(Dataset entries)
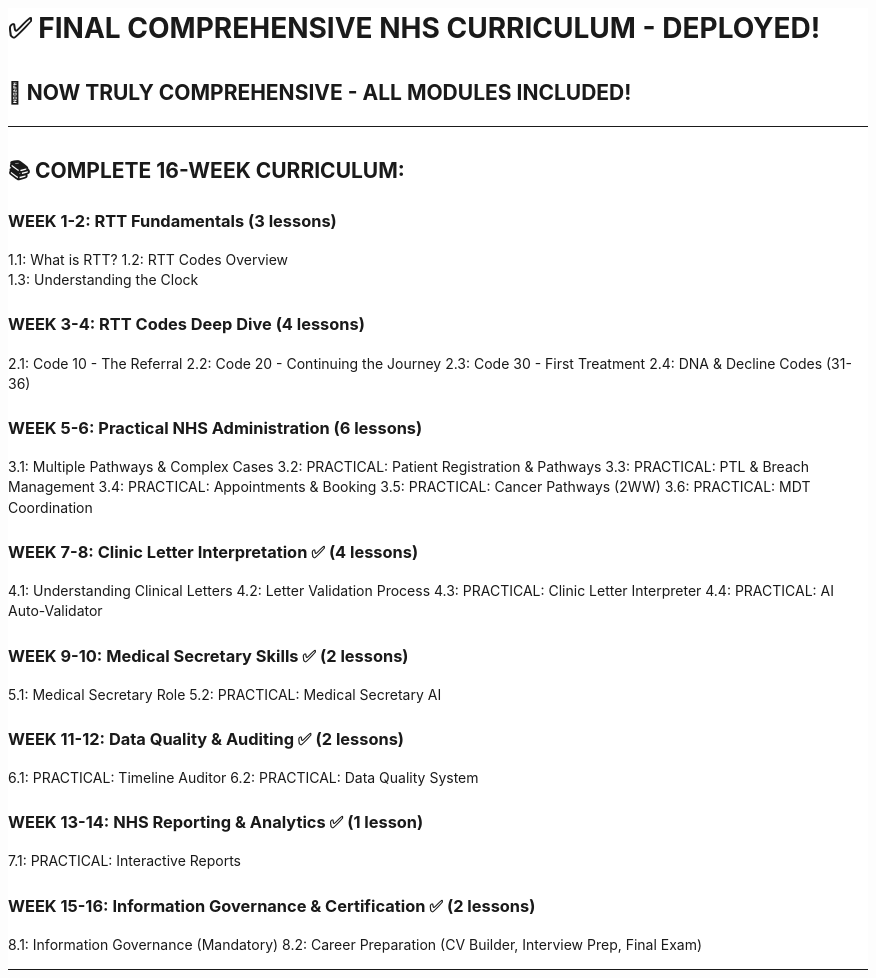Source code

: # ✅ **FINAL COMPREHENSIVE NHS CURRICULUM - DEPLOYED!**

## **🎯 NOW TRULY COMPREHENSIVE - ALL MODULES INCLUDED!**

---

## **📚 COMPLETE 16-WEEK CURRICULUM:**

### **WEEK 1-2: RTT Fundamentals** (3 lessons)
1.1: What is RTT?
1.2: RTT Codes Overview  
1.3: Understanding the Clock

### **WEEK 3-4: RTT Codes Deep Dive** (4 lessons)
2.1: Code 10 - The Referral
2.2: Code 20 - Continuing the Journey
2.3: Code 30 - First Treatment
2.4: DNA & Decline Codes (31-36)

### **WEEK 5-6: Practical NHS Administration** (6 lessons)
3.1: Multiple Pathways & Complex Cases
3.2: PRACTICAL: Patient Registration & Pathways
3.3: PRACTICAL: PTL & Breach Management
3.4: PRACTICAL: Appointments & Booking
3.5: PRACTICAL: Cancer Pathways (2WW)
3.6: PRACTICAL: MDT Coordination

### **WEEK 7-8: Clinic Letter Interpretation** ✅ (4 lessons)
4.1: Understanding Clinical Letters
4.2: Letter Validation Process
4.3: PRACTICAL: Clinic Letter Interpreter
4.4: PRACTICAL: AI Auto-Validator

### **WEEK 9-10: Medical Secretary Skills** ✅ (2 lessons)
5.1: Medical Secretary Role
5.2: PRACTICAL: Medical Secretary AI

### **WEEK 11-12: Data Quality & Auditing** ✅ (2 lessons)
6.1: PRACTICAL: Timeline Auditor
6.2: PRACTICAL: Data Quality System

### **WEEK 13-14: NHS Reporting & Analytics** ✅ (1 lesson)
7.1: PRACTICAL: Interactive Reports

### **WEEK 15-16: Information Governance & Certification** ✅ (2 lessons)
8.1: Information Governance (Mandatory)
8.2: Career Preparation (CV Builder, Interview Prep, Final Exam)

---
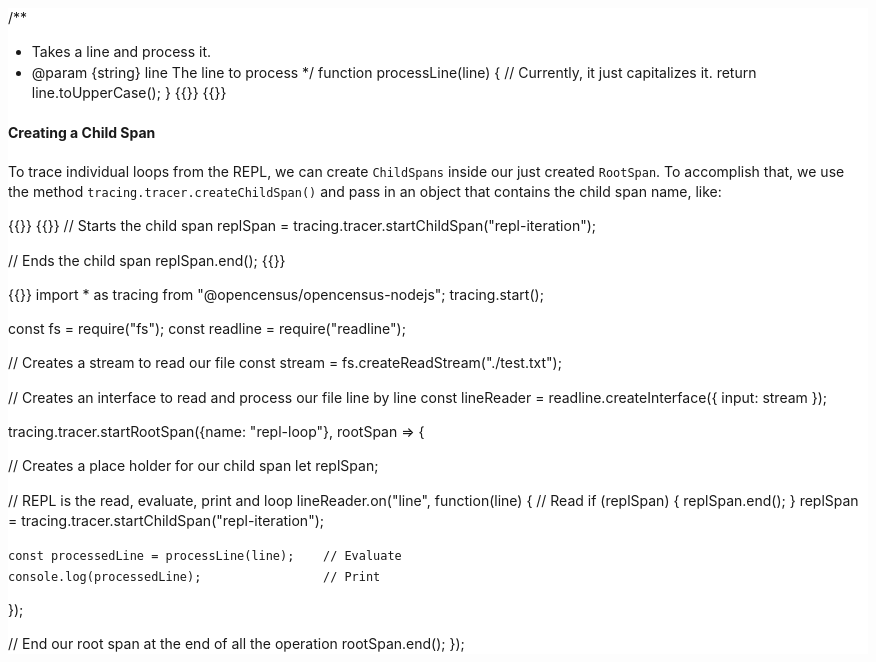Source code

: /**
 * Takes a line and process it.
 * @param {string} line The line to process
 */
function processLine(line) {
  // Currently, it just capitalizes it.
  return line.toUpperCase();
}
{{</highlight>}}
{{</tabs>}}

#### Creating a Child Span

To trace individual loops from the REPL, we can create `ChildSpans` inside our just created `RootSpan`. To accomplish that, we use the method `tracing.tracer.createChildSpan()` and pass in an object that contains the child span name, like:

{{<tabs Snippet All>}}
{{<highlight javascript>}}
// Starts the child span
replSpan = tracing.tracer.startChildSpan("repl-iteration");

// Ends the child span
replSpan.end();
{{</highlight>}}

{{<highlight javascript>}}
import * as tracing from "@opencensus/opencensus-nodejs";
tracing.start();

const fs = require("fs");
const readline = require("readline");

// Creates a stream to read our file
const stream = fs.createReadStream("./test.txt");

// Creates an interface to read and process our file line by line
const lineReader = readline.createInterface({ input: stream });

tracing.tracer.startRootSpan({name: "repl-loop"}, rootSpan => {

  // Creates a place holder for our child span
  let replSpan;

  // REPL is the read, evaluate, print and loop
  lineReader.on("line", function(line) {       // Read
    if (replSpan) {
      replSpan.end();
    }
    replSpan = tracing.tracer.startChildSpan("repl-iteration");
    
    const processedLine = processLine(line);    // Evaluate
    console.log(processedLine);                 // Print
  });
  
  // End our root span at the end of all the operation
  rootSpan.end();
});

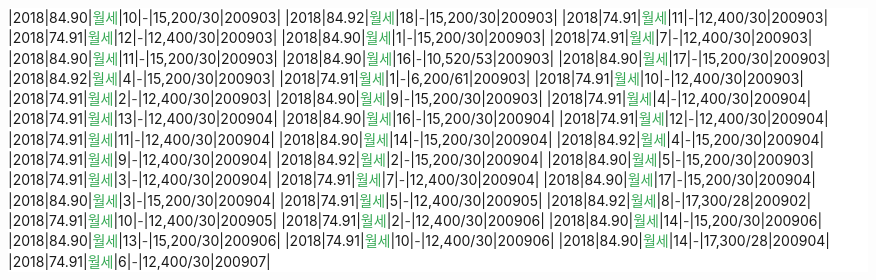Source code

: |2018|84.90|<span style="color:#34a853">월세</span>|10|<span style="color:#444444">-</span>|15,200/30|200903|
|2018|84.92|<span style="color:#34a853">월세</span>|18|<span style="color:#444444">-</span>|15,200/30|200903|
|2018|74.91|<span style="color:#34a853">월세</span>|11|<span style="color:#444444">-</span>|12,400/30|200903|
|2018|74.91|<span style="color:#34a853">월세</span>|12|<span style="color:#444444">-</span>|12,400/30|200903|
|2018|84.90|<span style="color:#34a853">월세</span>|1|<span style="color:#444444">-</span>|15,200/30|200903|
|2018|74.91|<span style="color:#34a853">월세</span>|7|<span style="color:#444444">-</span>|12,400/30|200903|
|2018|84.90|<span style="color:#34a853">월세</span>|11|<span style="color:#444444">-</span>|15,200/30|200903|
|2018|84.90|<span style="color:#34a853">월세</span>|16|<span style="color:#444444">-</span>|10,520/53|200903|
|2018|84.90|<span style="color:#34a853">월세</span>|17|<span style="color:#444444">-</span>|15,200/30|200903|
|2018|84.92|<span style="color:#34a853">월세</span>|4|<span style="color:#444444">-</span>|15,200/30|200903|
|2018|74.91|<span style="color:#34a853">월세</span>|1|<span style="color:#444444">-</span>|6,200/61|200903|
|2018|74.91|<span style="color:#34a853">월세</span>|10|<span style="color:#444444">-</span>|12,400/30|200903|
|2018|74.91|<span style="color:#34a853">월세</span>|2|<span style="color:#444444">-</span>|12,400/30|200903|
|2018|84.90|<span style="color:#34a853">월세</span>|9|<span style="color:#444444">-</span>|15,200/30|200903|
|2018|74.91|<span style="color:#34a853">월세</span>|4|<span style="color:#444444">-</span>|12,400/30|200904|
|2018|74.91|<span style="color:#34a853">월세</span>|13|<span style="color:#444444">-</span>|12,400/30|200904|
|2018|84.90|<span style="color:#34a853">월세</span>|16|<span style="color:#444444">-</span>|15,200/30|200904|
|2018|74.91|<span style="color:#34a853">월세</span>|12|<span style="color:#444444">-</span>|12,400/30|200904|
|2018|74.91|<span style="color:#34a853">월세</span>|11|<span style="color:#444444">-</span>|12,400/30|200904|
|2018|84.90|<span style="color:#34a853">월세</span>|14|<span style="color:#444444">-</span>|15,200/30|200904|
|2018|84.92|<span style="color:#34a853">월세</span>|4|<span style="color:#444444">-</span>|15,200/30|200904|
|2018|74.91|<span style="color:#34a853">월세</span>|9|<span style="color:#444444">-</span>|12,400/30|200904|
|2018|84.92|<span style="color:#34a853">월세</span>|2|<span style="color:#444444">-</span>|15,200/30|200904|
|2018|84.90|<span style="color:#34a853">월세</span>|5|<span style="color:#444444">-</span>|15,200/30|200903|
|2018|74.91|<span style="color:#34a853">월세</span>|3|<span style="color:#444444">-</span>|12,400/30|200904|
|2018|74.91|<span style="color:#34a853">월세</span>|7|<span style="color:#444444">-</span>|12,400/30|200904|
|2018|84.90|<span style="color:#34a853">월세</span>|17|<span style="color:#444444">-</span>|15,200/30|200904|
|2018|84.90|<span style="color:#34a853">월세</span>|3|<span style="color:#444444">-</span>|15,200/30|200904|
|2018|74.91|<span style="color:#34a853">월세</span>|5|<span style="color:#444444">-</span>|12,400/30|200905|
|2018|84.92|<span style="color:#34a853">월세</span>|8|<span style="color:#444444">-</span>|17,300/28|200902|
|2018|74.91|<span style="color:#34a853">월세</span>|10|<span style="color:#444444">-</span>|12,400/30|200905|
|2018|74.91|<span style="color:#34a853">월세</span>|2|<span style="color:#444444">-</span>|12,400/30|200906|
|2018|84.90|<span style="color:#34a853">월세</span>|14|<span style="color:#444444">-</span>|15,200/30|200906|
|2018|84.90|<span style="color:#34a853">월세</span>|13|<span style="color:#444444">-</span>|15,200/30|200906|
|2018|74.91|<span style="color:#34a853">월세</span>|10|<span style="color:#444444">-</span>|12,400/30|200906|
|2018|84.90|<span style="color:#34a853">월세</span>|14|<span style="color:#444444">-</span>|17,300/28|200904|
|2018|74.91|<span style="color:#34a853">월세</span>|6|<span style="color:#444444">-</span>|12,400/30|200907|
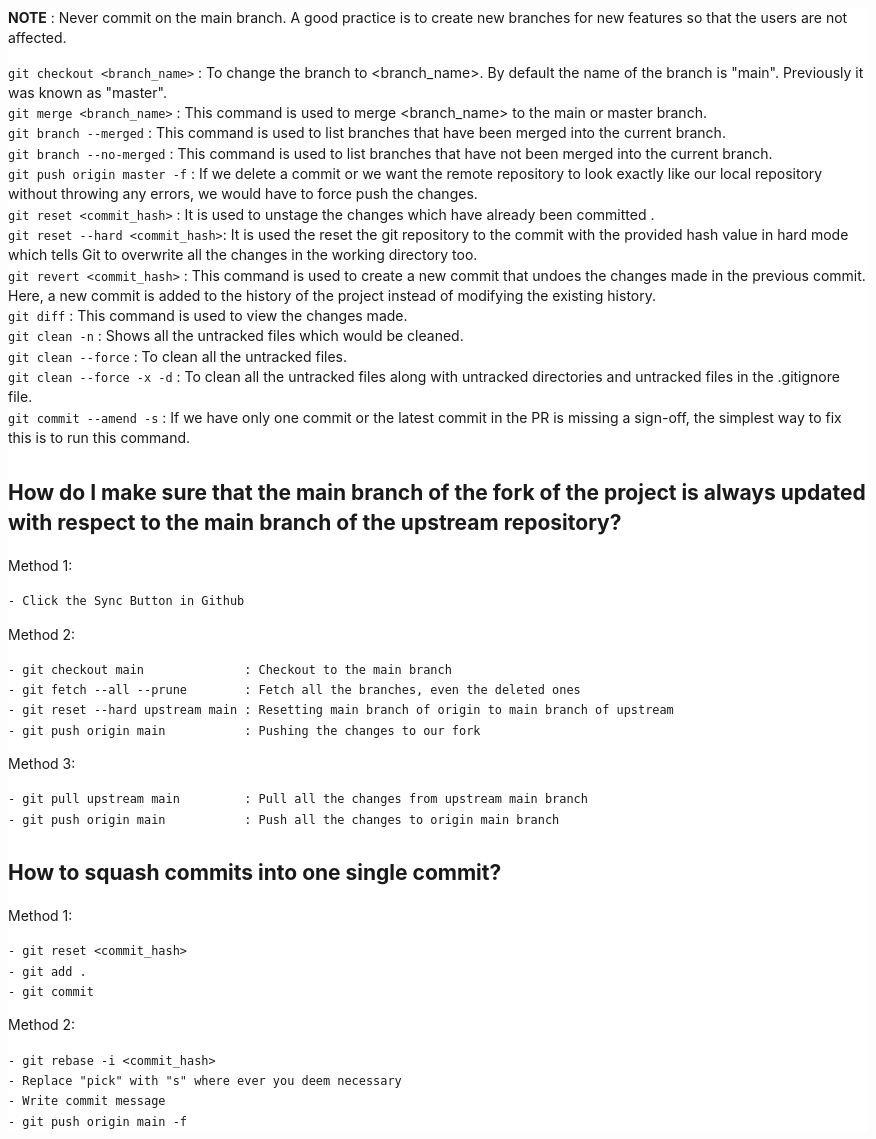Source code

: **NOTE** : Never commit on the main branch. A good practice is to create new branches for new features so that the users are not affected.

`git checkout <branch_name>` : To change the branch to &lt;branch_name&gt;. By default the name of the branch is "main". Previously it was known as "master".<br>
`git merge <branch_name>` : This command is used to merge &lt;branch_name&gt; to the main or master branch.<br>
`git branch --merged` : This command is used to list branches that have been merged into the current branch.<br>
`git branch --no-merged` : This command is used to list branches that have not been merged into the current branch.<br>
`git push origin master -f` : If we delete a commit or we want the remote repository to look exactly like our local repository without throwing any errors, we would have to force push the changes.<br>
`git reset <commit_hash>` : It is used to unstage the changes which have already been committed . <br>
`git reset --hard <commit_hash>`: It is used the reset the git repository to the commit with the provided hash value in hard mode which tells Git to overwrite all the changes in the working directory too. <br>
`git revert <commit_hash>` : This command is used to create a new commit that undoes the changes made in the previous commit. Here, a new commit is added to the history of the project instead of modifying the existing history. <br>
`git diff` : This command is used to view the changes made. <br>
`git clean -n` : Shows all the untracked files which would be cleaned.<br>
`git clean --force` : To clean all the untracked files.<br>
`git clean --force -x -d` : To clean all the untracked files along with untracked directories and untracked files in the .gitignore file.<br>
`git commit --amend -s` : If we have only one commit or the latest commit in the PR is missing a sign-off, the simplest way to fix this is to run this command. <br>

## How do I make sure that the main branch of the fork of the project is always updated with respect to the main branch of the upstream repository?

Method 1:

    - Click the Sync Button in Github

Method 2:

    - git checkout main              : Checkout to the main branch
    - git fetch --all --prune        : Fetch all the branches, even the deleted ones
    - git reset --hard upstream main : Resetting main branch of origin to main branch of upstream
    - git push origin main           : Pushing the changes to our fork

Method 3:

    - git pull upstream main         : Pull all the changes from upstream main branch
    - git push origin main           : Push all the changes to origin main branch

## How to squash commits into one single commit?

Method 1:

    - git reset <commit_hash>
    - git add .
    - git commit

Method 2:

    - git rebase -i <commit_hash>
    - Replace "pick" with "s" where ever you deem necessary
    - Write commit message
    - git push origin main -f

■ **WHAT NEEDS TO BE DONE**
Copy out each line of the entries above that holds "reset".

■ **ANSWER TO THIS EXERCISE**
`git reset <commit_hash>` : It is used to unstage the changes which have already been committed . <br>
`git reset --hard <commit_hash>`: It is used the reset the git repository to the commit with the provided hash value in hard mode which tells Git to overwrite all the changes in the working directory too. <br>
    - git reset --hard upstream main : Resetting main branch of origin to main branch of upstream
    - git reset <commit_hash>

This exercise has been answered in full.